*** Block opens ***
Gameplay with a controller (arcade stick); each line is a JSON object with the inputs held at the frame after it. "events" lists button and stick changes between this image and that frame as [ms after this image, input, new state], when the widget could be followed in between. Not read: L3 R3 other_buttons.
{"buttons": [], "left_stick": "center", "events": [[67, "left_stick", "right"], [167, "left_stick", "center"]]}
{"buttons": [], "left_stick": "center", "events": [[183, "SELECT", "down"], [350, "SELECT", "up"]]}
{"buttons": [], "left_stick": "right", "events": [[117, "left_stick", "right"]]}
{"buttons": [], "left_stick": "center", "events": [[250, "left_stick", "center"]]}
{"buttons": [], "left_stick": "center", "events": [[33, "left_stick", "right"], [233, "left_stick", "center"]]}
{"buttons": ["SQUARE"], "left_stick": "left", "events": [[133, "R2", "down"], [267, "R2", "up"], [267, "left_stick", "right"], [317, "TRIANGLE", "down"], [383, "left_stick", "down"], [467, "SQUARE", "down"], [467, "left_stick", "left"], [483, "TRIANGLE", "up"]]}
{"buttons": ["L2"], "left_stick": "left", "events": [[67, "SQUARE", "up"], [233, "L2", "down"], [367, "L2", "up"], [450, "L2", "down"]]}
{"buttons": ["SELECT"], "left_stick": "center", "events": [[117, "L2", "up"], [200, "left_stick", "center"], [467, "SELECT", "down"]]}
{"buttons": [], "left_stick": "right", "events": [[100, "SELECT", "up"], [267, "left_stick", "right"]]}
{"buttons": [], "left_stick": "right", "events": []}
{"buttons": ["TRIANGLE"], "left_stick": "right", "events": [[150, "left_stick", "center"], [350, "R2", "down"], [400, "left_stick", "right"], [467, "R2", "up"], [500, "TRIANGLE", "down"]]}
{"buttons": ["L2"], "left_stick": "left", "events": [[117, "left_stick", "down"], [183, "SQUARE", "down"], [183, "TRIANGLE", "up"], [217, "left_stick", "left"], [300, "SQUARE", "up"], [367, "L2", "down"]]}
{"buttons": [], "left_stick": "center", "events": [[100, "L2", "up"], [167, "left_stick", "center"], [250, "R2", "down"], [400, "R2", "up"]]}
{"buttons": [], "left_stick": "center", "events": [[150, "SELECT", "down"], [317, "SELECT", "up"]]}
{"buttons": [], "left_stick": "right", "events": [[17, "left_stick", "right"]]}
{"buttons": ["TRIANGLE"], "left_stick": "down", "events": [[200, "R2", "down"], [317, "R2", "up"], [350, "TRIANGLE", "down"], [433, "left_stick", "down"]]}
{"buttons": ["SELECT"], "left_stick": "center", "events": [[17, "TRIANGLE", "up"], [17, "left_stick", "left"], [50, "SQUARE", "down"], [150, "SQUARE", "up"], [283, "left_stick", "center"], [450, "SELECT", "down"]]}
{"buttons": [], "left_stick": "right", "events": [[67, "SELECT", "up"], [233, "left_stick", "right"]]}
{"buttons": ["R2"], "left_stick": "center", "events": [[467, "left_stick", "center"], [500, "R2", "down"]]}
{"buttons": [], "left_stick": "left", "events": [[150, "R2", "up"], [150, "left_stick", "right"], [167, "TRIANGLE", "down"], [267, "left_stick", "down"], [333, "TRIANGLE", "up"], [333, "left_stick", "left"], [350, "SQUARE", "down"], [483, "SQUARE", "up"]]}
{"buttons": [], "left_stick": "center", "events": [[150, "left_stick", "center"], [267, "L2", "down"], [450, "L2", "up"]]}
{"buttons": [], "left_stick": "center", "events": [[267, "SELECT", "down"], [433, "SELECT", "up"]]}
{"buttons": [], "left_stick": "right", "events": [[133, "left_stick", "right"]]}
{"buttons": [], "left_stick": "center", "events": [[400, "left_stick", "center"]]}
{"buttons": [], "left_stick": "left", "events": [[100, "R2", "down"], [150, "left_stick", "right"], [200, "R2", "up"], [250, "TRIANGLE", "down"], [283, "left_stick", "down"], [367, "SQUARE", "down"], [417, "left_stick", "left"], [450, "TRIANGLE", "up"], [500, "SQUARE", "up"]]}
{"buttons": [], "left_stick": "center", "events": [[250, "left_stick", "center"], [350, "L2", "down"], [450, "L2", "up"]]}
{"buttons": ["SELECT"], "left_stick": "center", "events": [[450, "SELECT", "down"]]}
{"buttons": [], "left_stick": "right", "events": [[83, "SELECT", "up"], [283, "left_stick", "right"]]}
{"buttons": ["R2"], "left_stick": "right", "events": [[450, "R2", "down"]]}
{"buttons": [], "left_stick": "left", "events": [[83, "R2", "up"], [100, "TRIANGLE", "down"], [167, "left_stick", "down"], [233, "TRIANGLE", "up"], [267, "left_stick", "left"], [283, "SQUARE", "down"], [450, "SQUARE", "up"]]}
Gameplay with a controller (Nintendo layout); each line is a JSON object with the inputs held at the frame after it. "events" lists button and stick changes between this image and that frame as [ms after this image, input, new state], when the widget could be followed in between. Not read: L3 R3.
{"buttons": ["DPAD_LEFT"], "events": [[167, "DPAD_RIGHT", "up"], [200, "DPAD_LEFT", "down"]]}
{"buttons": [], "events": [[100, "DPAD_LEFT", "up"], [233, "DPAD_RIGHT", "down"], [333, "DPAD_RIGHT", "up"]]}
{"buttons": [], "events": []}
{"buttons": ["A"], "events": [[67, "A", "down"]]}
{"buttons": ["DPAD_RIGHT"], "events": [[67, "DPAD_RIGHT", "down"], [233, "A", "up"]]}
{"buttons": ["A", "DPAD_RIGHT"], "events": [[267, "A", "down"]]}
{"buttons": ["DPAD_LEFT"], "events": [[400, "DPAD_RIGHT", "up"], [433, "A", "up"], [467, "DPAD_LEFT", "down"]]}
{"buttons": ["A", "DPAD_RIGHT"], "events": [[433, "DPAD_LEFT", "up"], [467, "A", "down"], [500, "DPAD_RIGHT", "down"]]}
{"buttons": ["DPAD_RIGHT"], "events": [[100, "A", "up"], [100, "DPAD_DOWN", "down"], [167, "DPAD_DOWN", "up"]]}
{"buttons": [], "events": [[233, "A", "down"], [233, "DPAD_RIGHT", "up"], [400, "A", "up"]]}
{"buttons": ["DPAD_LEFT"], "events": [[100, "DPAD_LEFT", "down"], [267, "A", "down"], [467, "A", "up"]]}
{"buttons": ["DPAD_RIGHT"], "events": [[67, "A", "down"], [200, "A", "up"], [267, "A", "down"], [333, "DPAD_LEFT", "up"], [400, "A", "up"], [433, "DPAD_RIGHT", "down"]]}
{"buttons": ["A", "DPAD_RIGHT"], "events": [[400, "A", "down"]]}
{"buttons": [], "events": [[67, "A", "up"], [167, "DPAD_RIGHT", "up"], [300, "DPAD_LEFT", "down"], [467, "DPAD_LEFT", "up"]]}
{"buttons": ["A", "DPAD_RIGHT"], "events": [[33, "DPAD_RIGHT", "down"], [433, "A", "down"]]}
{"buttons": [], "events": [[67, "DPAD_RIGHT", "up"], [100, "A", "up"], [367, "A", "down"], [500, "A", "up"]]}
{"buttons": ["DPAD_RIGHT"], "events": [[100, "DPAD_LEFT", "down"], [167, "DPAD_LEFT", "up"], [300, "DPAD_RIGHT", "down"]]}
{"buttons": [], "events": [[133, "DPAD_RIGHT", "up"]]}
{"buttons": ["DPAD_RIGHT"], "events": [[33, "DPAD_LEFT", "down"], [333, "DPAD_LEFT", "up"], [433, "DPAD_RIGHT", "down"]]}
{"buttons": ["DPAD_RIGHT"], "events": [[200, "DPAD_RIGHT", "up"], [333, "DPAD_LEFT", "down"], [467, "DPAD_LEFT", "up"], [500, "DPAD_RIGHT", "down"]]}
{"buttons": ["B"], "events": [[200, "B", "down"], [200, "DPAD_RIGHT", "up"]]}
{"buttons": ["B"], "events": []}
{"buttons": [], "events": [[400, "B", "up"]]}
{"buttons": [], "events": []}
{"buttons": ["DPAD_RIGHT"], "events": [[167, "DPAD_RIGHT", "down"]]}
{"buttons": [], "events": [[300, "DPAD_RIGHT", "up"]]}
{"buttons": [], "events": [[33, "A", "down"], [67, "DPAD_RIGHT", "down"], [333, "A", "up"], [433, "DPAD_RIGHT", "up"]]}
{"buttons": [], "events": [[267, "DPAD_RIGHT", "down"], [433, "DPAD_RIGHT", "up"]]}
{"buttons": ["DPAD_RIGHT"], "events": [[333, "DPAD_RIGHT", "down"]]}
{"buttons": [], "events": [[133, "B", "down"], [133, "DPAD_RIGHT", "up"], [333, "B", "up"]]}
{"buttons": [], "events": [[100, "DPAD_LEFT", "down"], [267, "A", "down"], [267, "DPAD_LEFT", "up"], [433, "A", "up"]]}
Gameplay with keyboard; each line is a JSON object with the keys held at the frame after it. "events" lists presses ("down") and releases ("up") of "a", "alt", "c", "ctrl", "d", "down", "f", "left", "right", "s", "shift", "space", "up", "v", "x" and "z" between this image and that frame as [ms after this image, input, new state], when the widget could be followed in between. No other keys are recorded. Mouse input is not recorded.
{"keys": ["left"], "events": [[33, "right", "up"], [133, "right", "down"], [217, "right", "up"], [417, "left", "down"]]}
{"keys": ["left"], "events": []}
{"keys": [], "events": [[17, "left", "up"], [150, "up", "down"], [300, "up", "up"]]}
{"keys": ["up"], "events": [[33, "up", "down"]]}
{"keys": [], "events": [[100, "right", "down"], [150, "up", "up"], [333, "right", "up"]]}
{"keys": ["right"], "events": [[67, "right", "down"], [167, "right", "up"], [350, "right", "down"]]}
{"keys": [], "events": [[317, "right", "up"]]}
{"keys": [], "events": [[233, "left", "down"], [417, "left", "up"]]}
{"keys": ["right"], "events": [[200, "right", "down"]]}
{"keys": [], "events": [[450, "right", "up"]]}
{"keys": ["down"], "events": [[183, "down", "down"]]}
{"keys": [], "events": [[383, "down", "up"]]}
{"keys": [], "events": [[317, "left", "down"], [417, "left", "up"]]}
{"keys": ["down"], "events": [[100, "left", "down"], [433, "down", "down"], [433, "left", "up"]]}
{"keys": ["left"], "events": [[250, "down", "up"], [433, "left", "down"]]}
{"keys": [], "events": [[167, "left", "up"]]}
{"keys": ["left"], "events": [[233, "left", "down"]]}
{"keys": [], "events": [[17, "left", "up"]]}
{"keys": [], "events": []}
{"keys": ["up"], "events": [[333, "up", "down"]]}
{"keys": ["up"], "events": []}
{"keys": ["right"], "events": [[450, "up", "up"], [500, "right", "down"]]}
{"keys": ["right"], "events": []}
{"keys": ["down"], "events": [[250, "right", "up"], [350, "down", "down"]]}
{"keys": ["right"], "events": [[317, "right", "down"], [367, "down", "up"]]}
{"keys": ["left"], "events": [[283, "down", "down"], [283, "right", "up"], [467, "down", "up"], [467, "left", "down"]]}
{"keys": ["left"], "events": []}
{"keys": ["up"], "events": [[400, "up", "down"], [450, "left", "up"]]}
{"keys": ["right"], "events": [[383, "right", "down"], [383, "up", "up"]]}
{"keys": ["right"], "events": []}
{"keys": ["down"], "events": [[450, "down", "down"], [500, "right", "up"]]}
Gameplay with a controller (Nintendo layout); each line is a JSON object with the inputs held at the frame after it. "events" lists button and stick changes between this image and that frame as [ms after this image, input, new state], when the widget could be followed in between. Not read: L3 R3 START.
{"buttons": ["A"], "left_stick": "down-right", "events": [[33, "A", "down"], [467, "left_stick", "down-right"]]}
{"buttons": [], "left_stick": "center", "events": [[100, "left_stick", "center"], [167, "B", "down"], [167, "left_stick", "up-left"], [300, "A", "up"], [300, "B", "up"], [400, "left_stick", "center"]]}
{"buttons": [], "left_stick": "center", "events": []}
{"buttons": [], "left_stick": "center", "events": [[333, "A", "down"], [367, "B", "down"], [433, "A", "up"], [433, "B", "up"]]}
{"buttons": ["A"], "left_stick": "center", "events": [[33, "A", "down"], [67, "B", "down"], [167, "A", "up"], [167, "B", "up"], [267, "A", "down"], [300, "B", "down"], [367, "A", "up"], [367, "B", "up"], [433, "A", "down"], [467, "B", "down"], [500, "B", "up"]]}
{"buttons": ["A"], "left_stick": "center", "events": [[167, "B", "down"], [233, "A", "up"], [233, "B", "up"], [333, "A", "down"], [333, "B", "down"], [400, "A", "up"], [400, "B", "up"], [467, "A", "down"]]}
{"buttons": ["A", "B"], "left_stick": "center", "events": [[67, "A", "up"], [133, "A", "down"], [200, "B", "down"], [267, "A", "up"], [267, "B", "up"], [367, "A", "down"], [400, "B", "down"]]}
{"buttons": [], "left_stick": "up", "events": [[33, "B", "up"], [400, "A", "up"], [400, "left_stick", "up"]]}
*** Block closes ***
TASK ITEM
Look over the entries above. Copy every line that contains the word "read".

TASK OUTPUT
Gameplay with a controller (arcade stick); each line is a JSON object with the inputs held at the frame after it. "events" lists button and stick changes between this image and that frame as [ms after this image, input, new state], when the widget could be followed in between. Not read: L3 R3 other_buttons.
Gameplay with a controller (Nintendo layout); each line is a JSON object with the inputs held at the frame after it. "events" lists button and stick changes between this image and that frame as [ms after this image, input, new state], when the widget could be followed in between. Not read: L3 R3.
Gameplay with a controller (Nintendo layout); each line is a JSON object with the inputs held at the frame after it. "events" lists button and stick changes between this image and that frame as [ms after this image, input, new state], when the widget could be followed in between. Not read: L3 R3 START.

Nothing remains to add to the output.